Can't tell Dizzee Rascal from Rascal Flatts? Allow Sarah Jappy to educate you with a brief history of grime music...
When and where was grime born?
Grime flowered from the gritty loins of the UK garage scene in the early 2000s. Its birth was London-centric: big tunes included ‘I Luv U’ (Dizzee Rascal); Oi!’ (More Fire Crew); ‘Wot U Call It?’, ’Eskimo’ and ‘Ice Rink’ (Wiley); ‘Ghetto Kyote' (Treble Chef).
What did grime come from?
Grime grew from the increasingly MC-orientated UK garage scene: think back to the likes of DJ Luck, MC Neat, Oxide & Neutrino, So Solid Crew, Heartless Crew, Genius Cru and the Pay As U Go crew. MCs became more powerful and more visible – instead of being the hype man at a rave, they started taking centre stage on tracks, with more lyricism and more aggy vibes. The rise of bedroom producers relying on DIY software such as FruityLoops added to grime’s minimal, dark, cold sound – versus the bubbly, party-loving beats of the UK garage scene. Pirate radio stations – Rinse FM, Deja Vu FM, Freeze 92.7 and Raw Mission – were a vital mouthpiece for the genre.
Does grime have other influences?
Yup, including 2-step, jungle, dubstep, drum and bass, punk, orchestral and hip hop.
What does grime sound like?
Rowdy, bonkers, aggy, funny, violent, witty, energetic, unexpected. The sound has always been accessible and relatable, offering up witty pop culture commentary – think Dizzee rhyming ‘banana’ with ‘Tropicana’ on ‘Fix Up, Look Sharp’, or D Double E quipping about a Dyson and M. Bison on ‘Streetfighter Riddim’. If you want to be fanciful, grime is a council estate talking: police sirens, raves, threats, boasts, jokes, dustbin men, foxes, video games, shrapnel jangling in your pocket, spliffs being sparked, yatties, yardies, cabbies… (Let’s just say you couldn’t get this sound from the Cotswolds.)
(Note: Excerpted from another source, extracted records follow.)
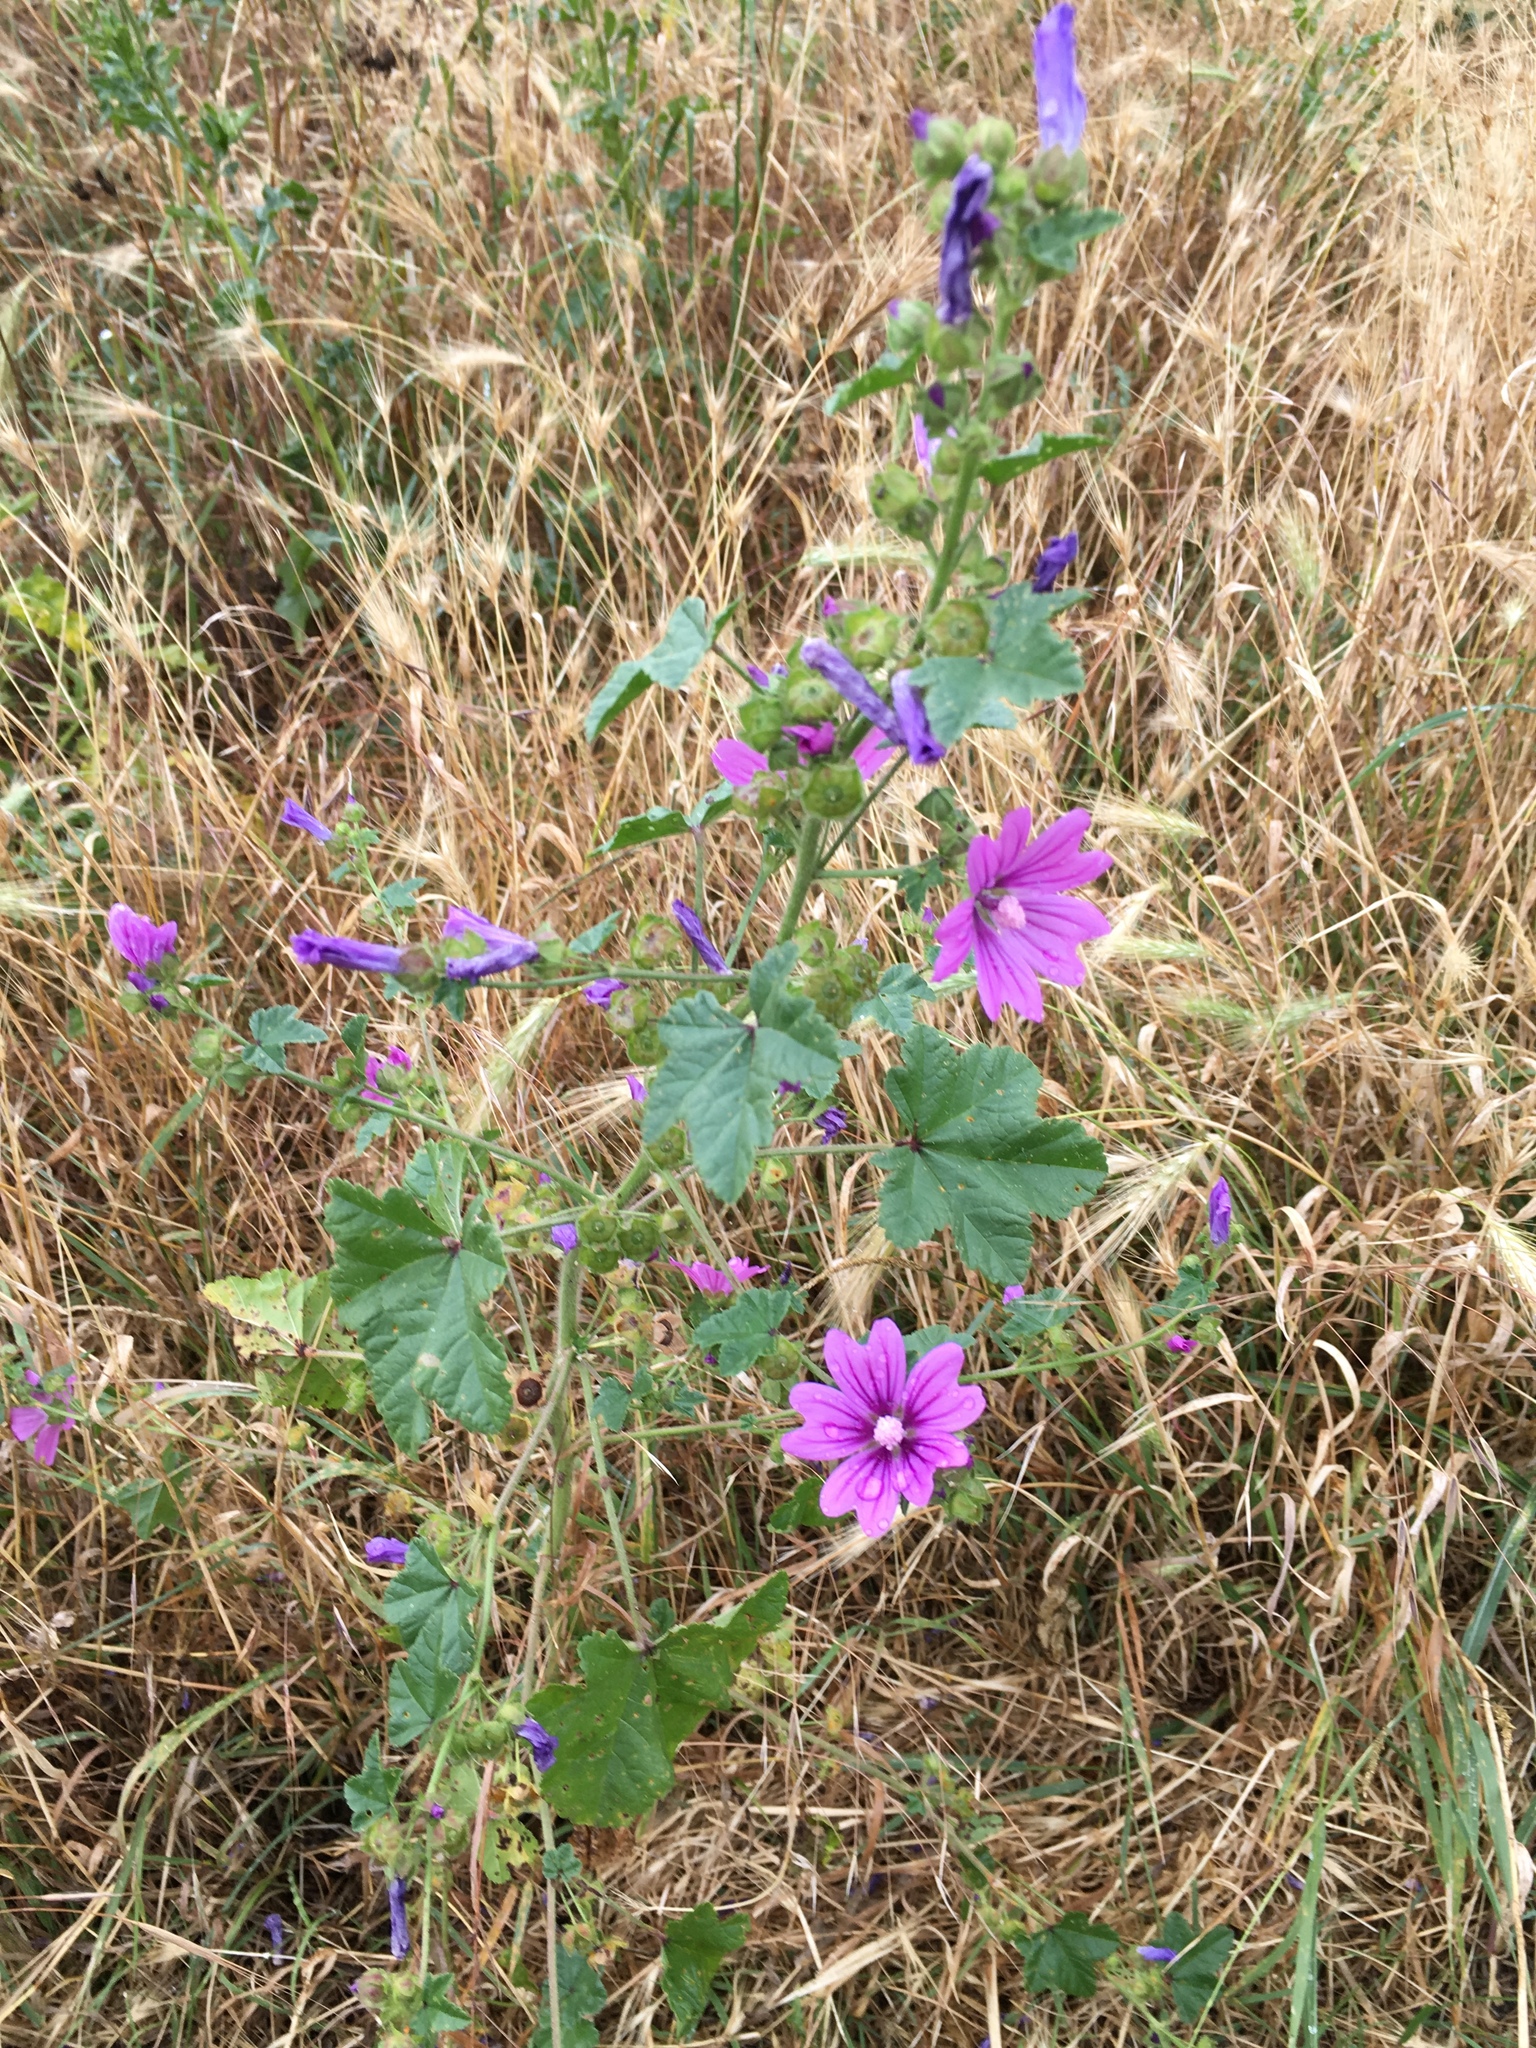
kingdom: Plantae
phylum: Tracheophyta
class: Magnoliopsida
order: Malvales
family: Malvaceae
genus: Malva
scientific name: Malva sylvestris
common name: Common mallow
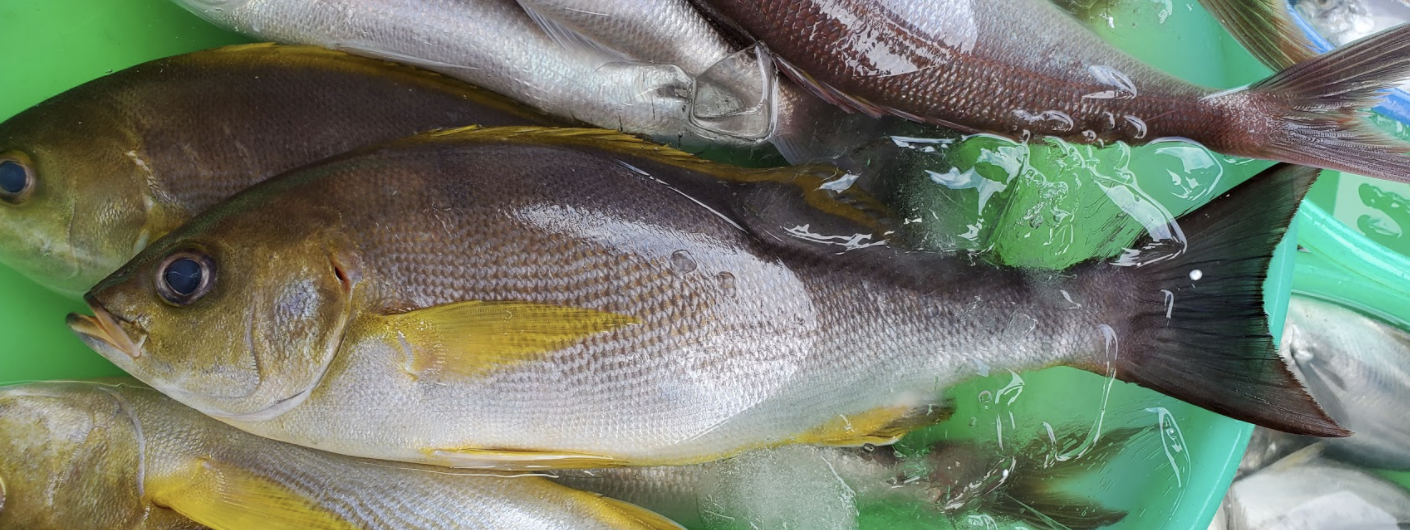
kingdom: Animalia
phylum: Chordata
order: Perciformes
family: Haemulidae
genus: Parapristipoma
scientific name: Parapristipoma trilineatum
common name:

What are its characteristics?
If you want to be specific, early grime typically has 135–140 beats per minute (versus UK garage’s 130bpm), eight-bar verses (though this shifted to include 16–32-bar verses) and judderingly low baseline frequencies (often around 40 Hz). For an early example, listen to ‘Pulse X’ by Musical Mob’s Youngstar.
Who were the big names back in the day?
Wiley formed Roll Deep, whose members included Dizzee Rascal and Skepta. Other names to swot up on include: More Fire Crew (Lethal Bizzle), Boy Better Know (Skepta, JME and Jammer), and Newham Generals (D Double E).
Why is grime so popular right now?
According to grime addict Vimal Shah from North London: “Grime still has a tremendous amount of energy. It’s fun; its lyrics are funny, crazy and full of madness. It certainly has hit the mainstream and people like it. Grime has many facets now: it has evolved so those that love dubstep, garage, hip hop, R&B also like grime, as it touches elements of all these genres now. Grime producers, in my opinion, are incredibly talented (Preditah, Rude Kid, Spooky, Darq E Freaker, JME, Rapid, Maniac, Jammer – the list goes on). Grime is not dead – but maybe it’s not as good as it was back in the 2000s (my nostalgia has a hint of bias attached to it).”